Frances Burney's Cecilia: A Publishing History
ISBN: 9781315582979
Platform/Publisher: Taylor & Francis / Routledge
Digital rights: Users: Unlimited; Printing: Unlimited; Download: Unlimited
Subjects: Language & Literature; Literature; Literary History; Interdisciplinary Literary Studies; Literature by Period;

In her exhaustive publishing history of Frances Burney's Cecilia, Or Memoirs of an Heiress, Catherine Parisian mines an extensive archival record that includes portions of the original manuscript, annotated page proofs, legal records relative to its copyright, and an abundance of letters, to chronicle the novel's composition, printing, and publication from its first edition in 1782 to the present-day Oxford World's Classics paperback. Generally regarded on its publication as the most important novel since Tobias Smollett's Humphrey Clinker, Cecilia is a deft blend of the satire of Henry Fielding with the sentimentality of Samuel Richardson that brings a female perspective to the novel while perceptively probing class and gender relations in eighteenth-century British society.
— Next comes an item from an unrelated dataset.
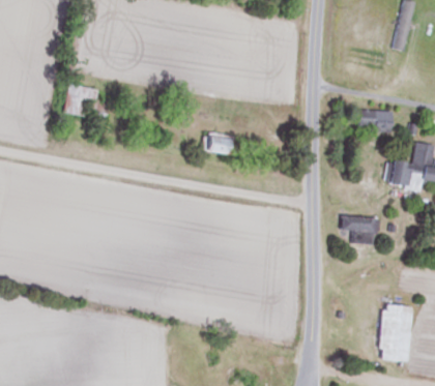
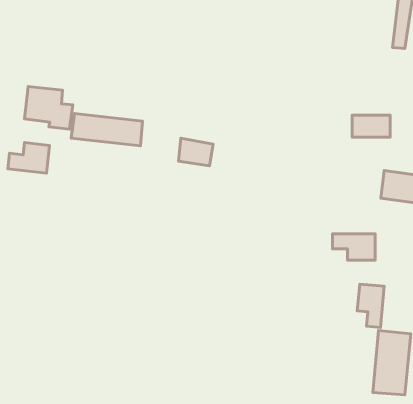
building: none -> [71,114,143,146]
building: none -> [8,143,50,173]
building: none -> [357,284,384,328]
Parisian combines the methods of the book historian with those of the bibliographer to show how the two usefully inform one another and bear on the interpretation of the literary text. Examining 51 different editions of Cecilia, Parisian considers what these editions reveal about Cecilia's reading audiences and what insights these books provide into the printing and publishing trends of the past 200 years. Lavishly illustrated and accessibly written, her timely history demonstrates the importance of Cecilia to the art of the novel and the history of the book.


Catherine Parisian, Assistant Professor in the Department of English and Theater at the University of North Carolina, Pembroke, USA, is a book historian and bibliographer. She compiled and edited The First White House Library: A History and Annotated Catalogue and has published a number of articles on bibliographical subjects.